Tropical Living: Reality Check

Oh, hey. Hi. What's up. So, um, yeah. This is what's going on in our house today:


That would be a gigantic bead sheet tent erected not for the delight and enrichment of my toddler, but for the protection of the contents of my kitchen which are currently spread out on every available surface in my living room. So, that's not annoying or anything.

A few unwelcome guests of the entomological sort decided that my kitchen ceiling would make a cosy home and my pantry a scrumptious tbuffet. In turn, I decided that they needed to die in a cloud of napalm, but neurotoxins on my appliances, utensils, and pantry items is not really my bag. So. 

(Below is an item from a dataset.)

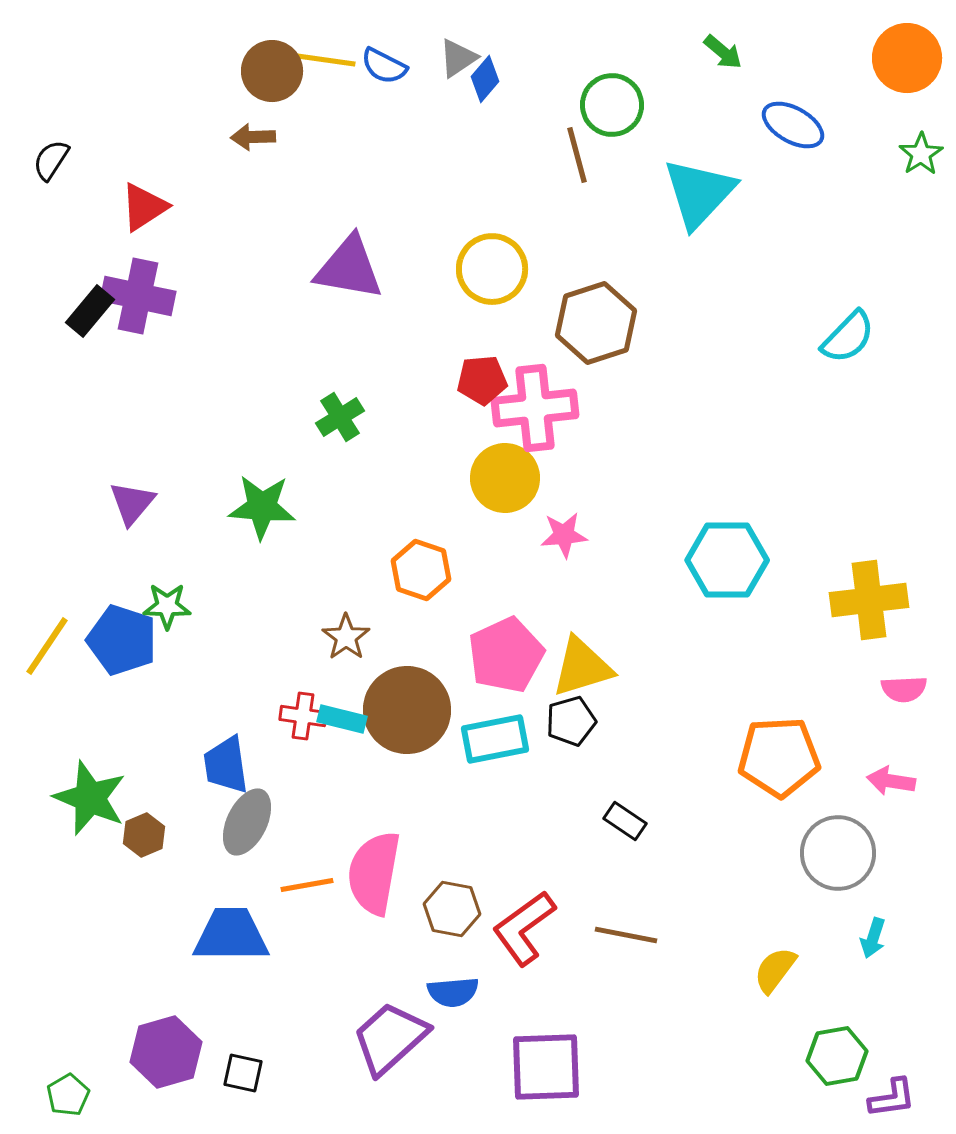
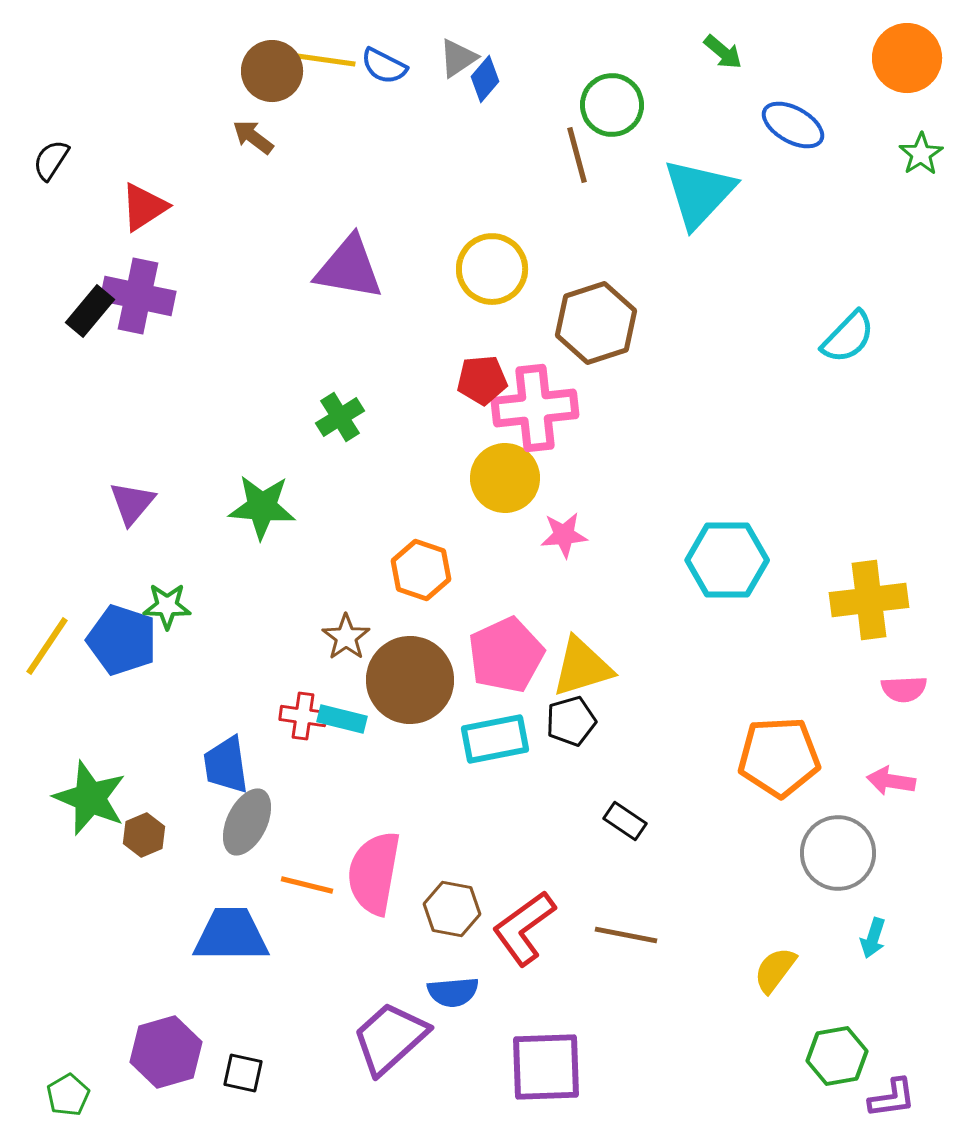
brown arrow at (253, 137): rotated 39 degrees clockwise
brown circle at (407, 710): moved 3 px right, 30 px up
orange line at (307, 885): rotated 24 degrees clockwise
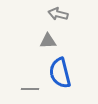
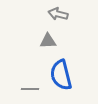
blue semicircle: moved 1 px right, 2 px down
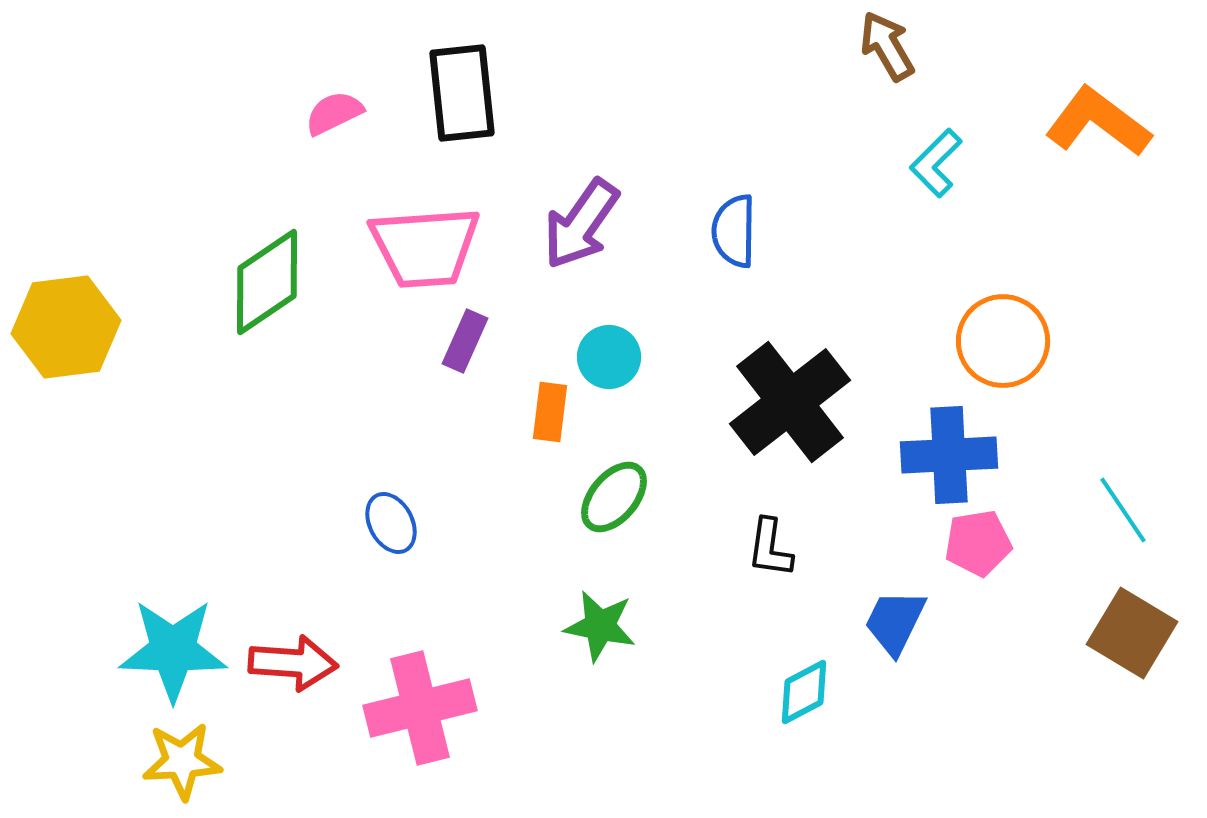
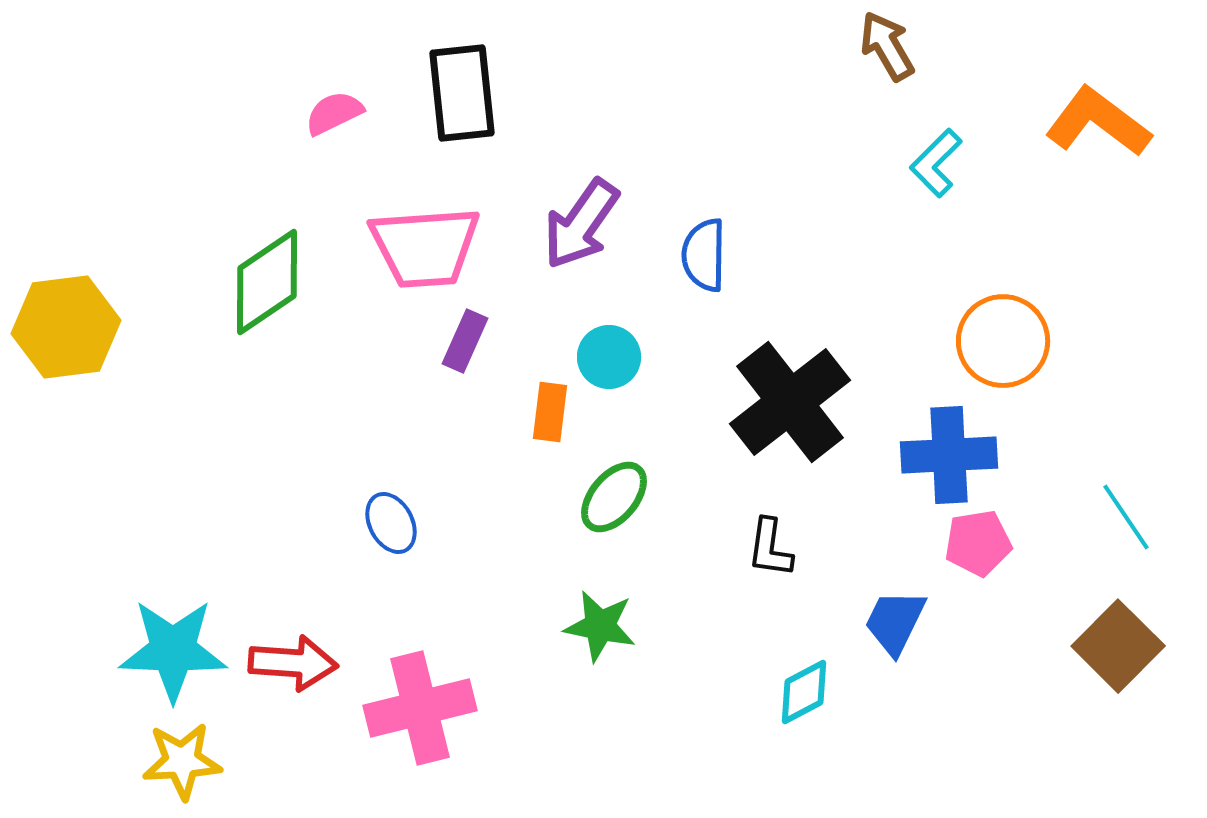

When Stella came home from school and saw the chaos in our front room, she declared, "I no wike dis", and honestly, I'd have to agree. I mean, I keep wandering into the kitchen only to be reminded that wine no longer lives on the pantry shelf, but is currently hanging out on the windowsill. Along with the pasta, some sea salt and approximately eleventy billion other culinary items, various and sundry.

The moral of this story, such as one exists, is as follows: friends envious of my tropical life of banana leaves and swimming pools in January must keep in mind that equatorial insects are a deathless scavengers and sometimes one discovers geckos under a pile of unwashed dishes.